- [Texte choisi]
----------------

Vous prouvez, avec d’autres, que la défiance a gagné les esprits.
Alors qu’en cet hiver qui commence fort doucement, il aurait été l’occasion de parler des cas où l’hiver est rude, de parler de celui de 1954, de rappeler qu’il avait été possible de mobiliser beaucoup de gens (Beaucoup c’est seulement beaucoup, ça ne veut pas forcément dire 90% de la population), de rappeler le chemin de l’Abbé Pierre et de citer surtout le cas très peu connu d’Hélène Larmier, la propriétaire du luxueux hôtel Rochester qui l’avait mis à la disposition d’Emmaüs.
Quand on tape « Hélène Larmier » sur Google, il sort 5 occurrences la concernant. Quand on tape Loana, il en sort 3 millions d’occurrences.
L’idéal serait bien entendu que chacun ait sa maison. Mais comme ce n’est pas le cas et en attendant que ça le soit, les coups de main, les actions ponctuelles en dépannage, sont cruciales.
De toutes manières, en rapport à toutes les sortes de cataclysmes qui peuvent à tout instant survenir, jamais on ne pourra se passer du principe du coup de main ponctuel.
Au delà de la question de la véritable construction de logements, nous devrions toujours cultiver le principe du coup de main ponctuel.
Il m’apparaît qu’avant 1950, la masse des gens ne s’exprimait qu’en cercles restreints et quelque peu spécialisés. Bidochon ne n’exprimait que devant ses collègues ouvriers, ses camarades de bistro, sa famille, c’était à peu près tout. Les Bidochons considéraient donc assez clairement qu’il revenait aux patrons et politiques de penser les grandes organisations et qu’eux, les basiques, avaient à se consacrer à la sphère du coup de main, de la solidarité de proximité. A l’échelle de la paroisse, de la mine, du syndicat.
La démarcation des rôles et responsabilités était telle que les masses pouvaient facilement interpeler les Grands sur leurs manquements étatiques (d’où les grèves, les manifestations et le turn over des gouvernements) et les Grands pouvaient aussi facilement interpeler les gueux sur leurs manquements à la solidarité de proximité (A commencer par l’endroit des tranchées)
Puis tout s’est de plus en plus médiatisé et internationalisé à la fois.
La confusion des rôles est apparue, l’épisode de l’hiver 54 marquant ce virage.
Les Grands sont allés à se soucier de plus en plus de leur solidarité de caste de Grands, se sont sentis de moins en moins responsables des problèmes étatiques pendant que les gueux se sont sentis de moins en moins responsables des problèmes de proximité et se mêlant de plus de plus de grande politique.
Aec Internet, nous voilà rendus en un contexte où tous les Bidochons d’expriment face à 60 millions de Français et où les Grands en sont à traiter les gueux un à un, de pauvre con ici, de fouilleur de poche là.
Désormais, dès qu’un Bidochon voit une personne tomber d’un escalier, son réflexe est moins d’aller lui porter secours qu’à ouvrir un topic sur la Toile pour reprocher à l’Etat ses manquements.

----------------

- [Activité 1]
D'après le texte choisi, quel hôtel Hélène Larmier a-t-elle mis à la disposition d'Emmaüs ?
- [Activité 2]
Reproduisez telles quelles les lignes placées après le texte choisi, de la première jusqu'à celle qui contient « 0.004759, 0.728888, -0.774931]] », celle-ci comprise.

----------------

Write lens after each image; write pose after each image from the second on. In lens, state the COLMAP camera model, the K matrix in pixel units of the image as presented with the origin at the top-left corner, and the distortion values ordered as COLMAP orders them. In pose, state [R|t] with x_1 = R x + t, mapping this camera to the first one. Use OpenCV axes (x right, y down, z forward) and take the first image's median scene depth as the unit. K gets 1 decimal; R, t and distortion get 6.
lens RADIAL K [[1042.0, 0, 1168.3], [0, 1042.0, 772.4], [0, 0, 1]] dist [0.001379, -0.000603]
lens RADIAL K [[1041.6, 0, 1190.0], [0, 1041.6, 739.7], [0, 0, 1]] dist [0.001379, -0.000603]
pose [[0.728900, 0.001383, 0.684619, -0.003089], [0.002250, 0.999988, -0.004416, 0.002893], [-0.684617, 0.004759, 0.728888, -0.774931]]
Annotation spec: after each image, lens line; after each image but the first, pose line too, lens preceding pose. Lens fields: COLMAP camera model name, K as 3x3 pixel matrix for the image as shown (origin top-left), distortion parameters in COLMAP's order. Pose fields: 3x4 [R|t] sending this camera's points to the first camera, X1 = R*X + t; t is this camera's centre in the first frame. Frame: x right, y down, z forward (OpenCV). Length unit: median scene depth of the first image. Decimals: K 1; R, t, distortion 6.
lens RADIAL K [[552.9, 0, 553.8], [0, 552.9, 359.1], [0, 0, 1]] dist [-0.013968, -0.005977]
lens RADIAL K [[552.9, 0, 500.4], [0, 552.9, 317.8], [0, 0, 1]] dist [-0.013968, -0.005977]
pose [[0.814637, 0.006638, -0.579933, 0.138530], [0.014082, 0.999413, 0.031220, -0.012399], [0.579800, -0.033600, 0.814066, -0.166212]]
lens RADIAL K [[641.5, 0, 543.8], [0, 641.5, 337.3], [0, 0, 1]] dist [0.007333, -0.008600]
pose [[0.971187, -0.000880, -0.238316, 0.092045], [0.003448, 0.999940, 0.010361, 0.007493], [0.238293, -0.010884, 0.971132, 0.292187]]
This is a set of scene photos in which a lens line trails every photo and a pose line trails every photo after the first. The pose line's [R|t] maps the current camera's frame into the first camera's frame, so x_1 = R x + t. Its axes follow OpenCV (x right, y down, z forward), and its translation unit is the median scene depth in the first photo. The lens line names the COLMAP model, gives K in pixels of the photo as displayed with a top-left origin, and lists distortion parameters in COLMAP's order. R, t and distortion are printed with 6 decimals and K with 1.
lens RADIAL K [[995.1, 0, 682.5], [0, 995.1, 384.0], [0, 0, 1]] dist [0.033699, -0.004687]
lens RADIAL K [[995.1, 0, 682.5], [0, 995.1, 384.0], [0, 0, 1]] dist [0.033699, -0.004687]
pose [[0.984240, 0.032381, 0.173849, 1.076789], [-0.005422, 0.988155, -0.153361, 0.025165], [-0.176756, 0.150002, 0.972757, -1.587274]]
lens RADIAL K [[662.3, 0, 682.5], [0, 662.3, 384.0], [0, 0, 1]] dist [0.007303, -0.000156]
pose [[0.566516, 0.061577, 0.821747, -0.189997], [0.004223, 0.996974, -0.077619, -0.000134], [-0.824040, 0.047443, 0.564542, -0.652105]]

----------------

- [Corrigé 1]
Le luxueux hôtel Rochester, dont elle était la propriétaire.

- [Corrigé 2]
Write lens after each image; write pose after each image from the second on. In lens, state the COLMAP camera model, the K matrix in pixel units of the image as presented with the origin at the top-left corner, and the distortion values ordered as COLMAP orders them. In pose, state [R|t] with x_1 = R x + t, mapping this camera to the first one. Use OpenCV axes (x right, y down, z forward) and take the first image's median scene depth as the unit. K gets 1 decimal; R, t and distortion get 6.
lens RADIAL K [[1042.0, 0, 1168.3], [0, 1042.0, 772.4], [0, 0, 1]] dist [0.001379, -0.000603]
lens RADIAL K [[1041.6, 0, 1190.0], [0, 1041.6, 739.7], [0, 0, 1]] dist [0.001379, -0.000603]
pose [[0.728900, 0.001383, 0.684619, -0.003089], [0.002250, 0.999988, -0.004416, 0.002893], [-0.684617, 0.004759, 0.728888, -0.774931]]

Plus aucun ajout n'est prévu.